You can have rules for the order things are done in–like maybe homework is done first thing after school. We have expectation that our children will clean up after themselves. We also have a rule that everyone cleans no matter who made the mess.
For help with appropriate chore expectations, see these posts:
Give an Instruction and Walk Away
A lot of times we impede our children’s progress by getting impatient and doing the task for our child. When you give your child an instruction, walk away so your child can do it. If you tell your child to get shoes on, walk away and do something else that needs to be done in order to leave. Don’t stand there for five seconds (or even five minutes) and then get impatient and start to do it for your child. A good strategy is to tell your child to do something much sooner than you need it done. Another good idea is to do something to busy yourself while your child works on it. If you need to leave the house by 8:50, tell your child to get her shoes on at 8:40 or even 8:30 if needed, not 8:48. A new learner needs plenty of time.
Always remember, doing things for your child might seem really nice, but it can actually be harmful in the long run. It is such a benefit to your child to learn life skills and be able to take care of himself. I think it is fine to do some things for our children that they can do for themselves at times. My husband often helps Brayden with a portion of his lunch each day. There is nothing inherently wrong with making lunch for your child. It can be a display of love and service from you. Just be sure your child is learning the skills associated with the task you are doing in some other way (in our example, Brayden helps make dinner at other times).
Start by Helping with Charts/Cards/etc.
We all need reminders, and it is fun and helpful to give your child a way to keep track of what needs to be done. I find when starting a new responsibility, these things are necessary, but as the child gets use to it, it is no longer needed. When we started having Brayden make his own lunch, I made an instruction list he could refer to each day. Today, he doesn’t need to use it, but initially, it helped him make sure he had everything he needed for his lunch. I have some posts on chore charts and such:
Have Consequences When The Child Doesn’t Follow Through
A concept I love from the Parenting with Love and Logic book is to keep in mind that stakes are low when your child is young. This means that today, Brayden having to eat school lunch isn’t a huge deal. He might not like what is made that day, but he will surely survive. He will also likely not forget to make his lunch another day. He might be hungry, but life will go on.

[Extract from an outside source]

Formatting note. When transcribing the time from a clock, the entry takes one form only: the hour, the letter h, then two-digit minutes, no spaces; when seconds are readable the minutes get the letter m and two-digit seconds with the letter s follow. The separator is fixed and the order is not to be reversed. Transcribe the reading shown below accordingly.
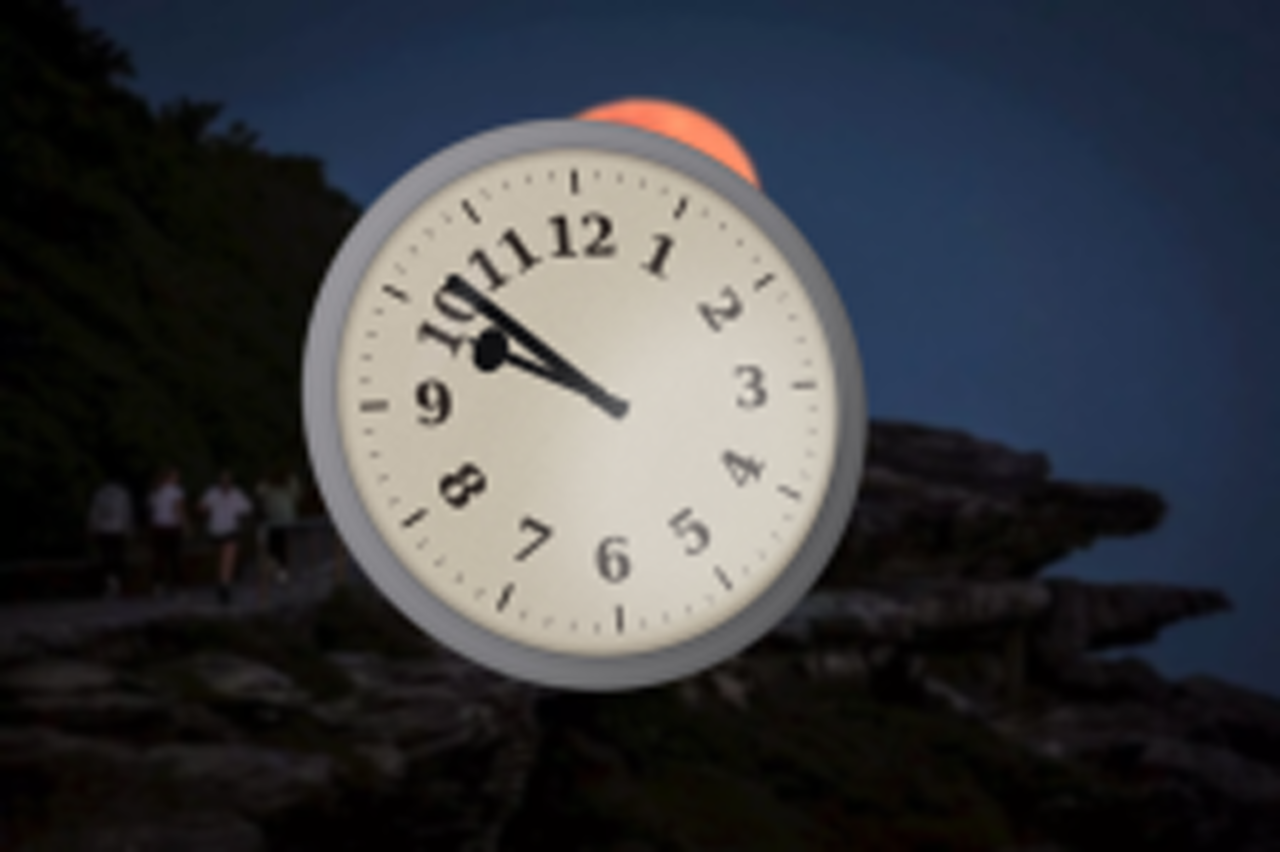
9h52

It is better to learn these lessons now while he is young and the consequences won’t have a long-term negative impact on his life than in 20 years when he is an adult and his stakes are higher.

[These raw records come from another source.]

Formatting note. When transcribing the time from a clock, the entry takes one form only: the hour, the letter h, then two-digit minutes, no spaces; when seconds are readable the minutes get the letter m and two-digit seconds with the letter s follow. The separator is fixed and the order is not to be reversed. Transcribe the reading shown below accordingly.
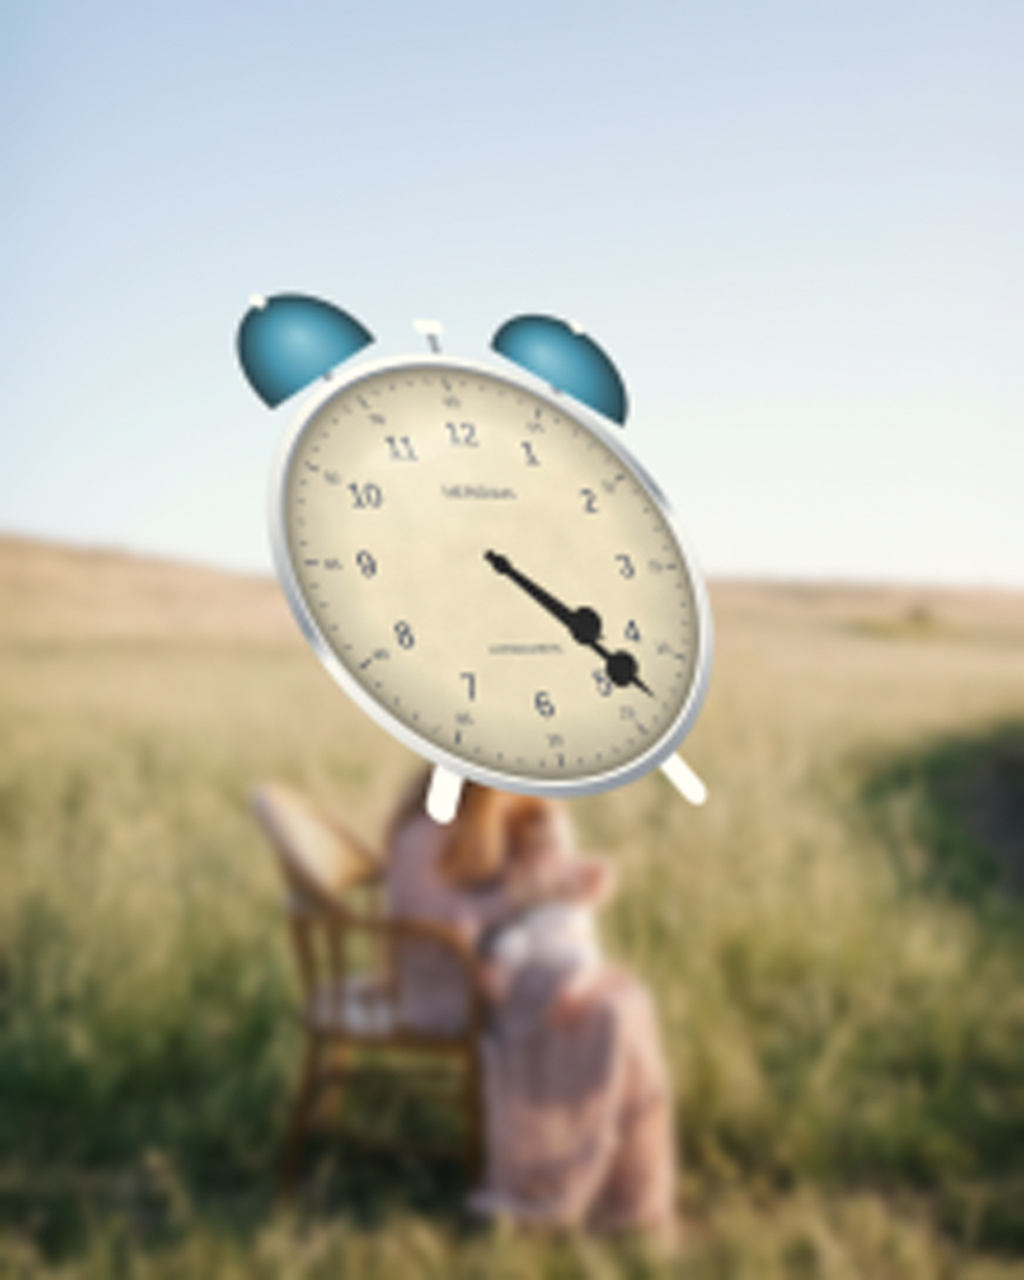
4h23
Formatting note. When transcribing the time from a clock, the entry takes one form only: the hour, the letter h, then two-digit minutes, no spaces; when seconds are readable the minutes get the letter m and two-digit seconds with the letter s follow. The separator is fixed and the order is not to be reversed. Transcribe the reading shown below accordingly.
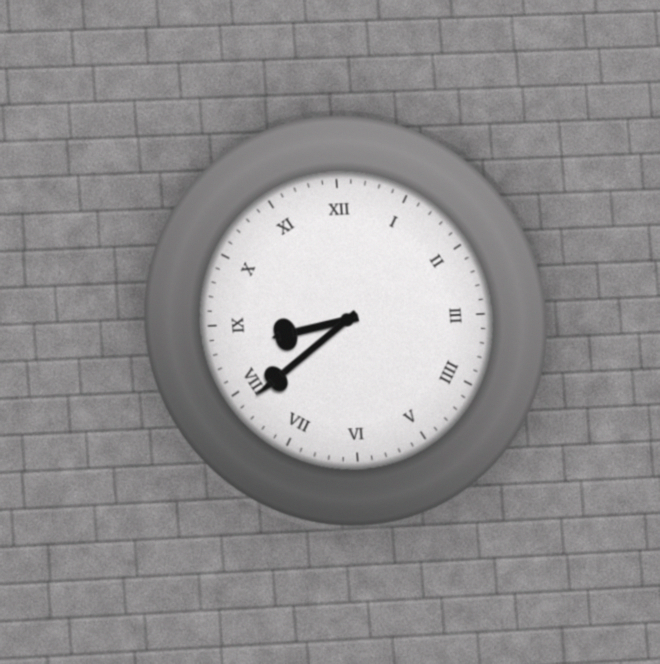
8h39
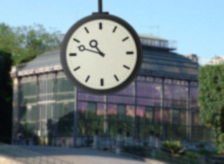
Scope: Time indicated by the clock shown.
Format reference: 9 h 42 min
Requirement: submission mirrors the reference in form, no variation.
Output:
10 h 48 min
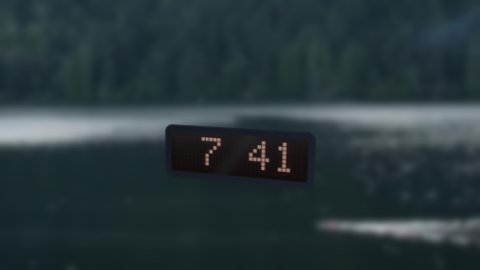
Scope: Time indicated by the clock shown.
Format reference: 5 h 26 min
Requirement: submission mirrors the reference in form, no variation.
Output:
7 h 41 min
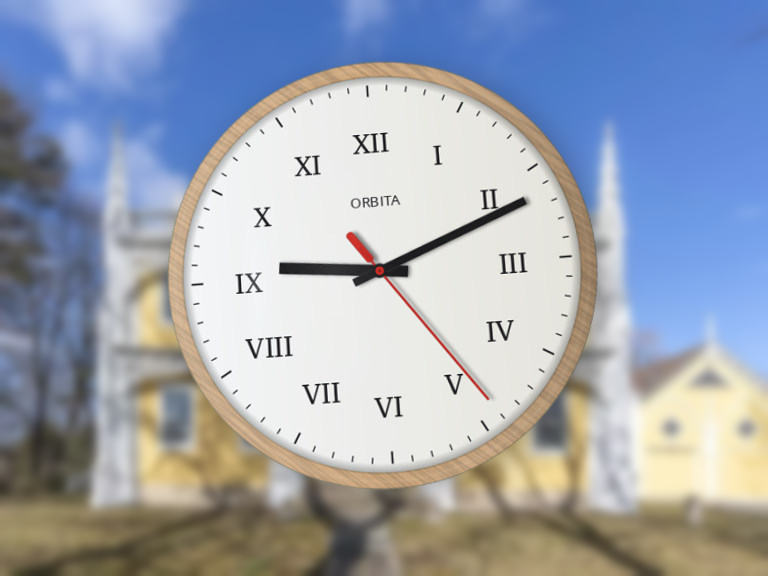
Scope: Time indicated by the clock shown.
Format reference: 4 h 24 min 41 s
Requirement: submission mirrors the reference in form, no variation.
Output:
9 h 11 min 24 s
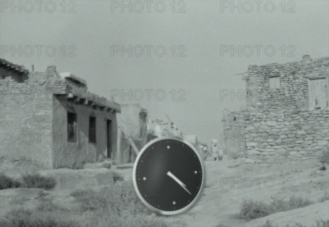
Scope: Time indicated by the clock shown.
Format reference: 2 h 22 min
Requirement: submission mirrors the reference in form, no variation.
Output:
4 h 23 min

Logical consequences are often effective for things your child is supposed to take care of himself. You can also remove privileges as a consequence. If you have a rule that there is no TV time until homework is done, if your child decides to watch TV first, you might take away TV time for a week.
Help Child Solve Own Problems
When your child comes to you with a problem that needs to be solved, don’t just solve it for him. Help him learn wisdom. Talk him through it. Ask him some ways he could fix it. Stay calm and help him think it through. Do a brainstorming session. Once you have talked about options, ask your child which option he wants to do. Doing this helps your child become self-sufficient. Your child will be able to do the process on his own before long.
Believe in Your Child
There is huge power in believing your child can do things. Have confidence in your child and trust your child to follow through.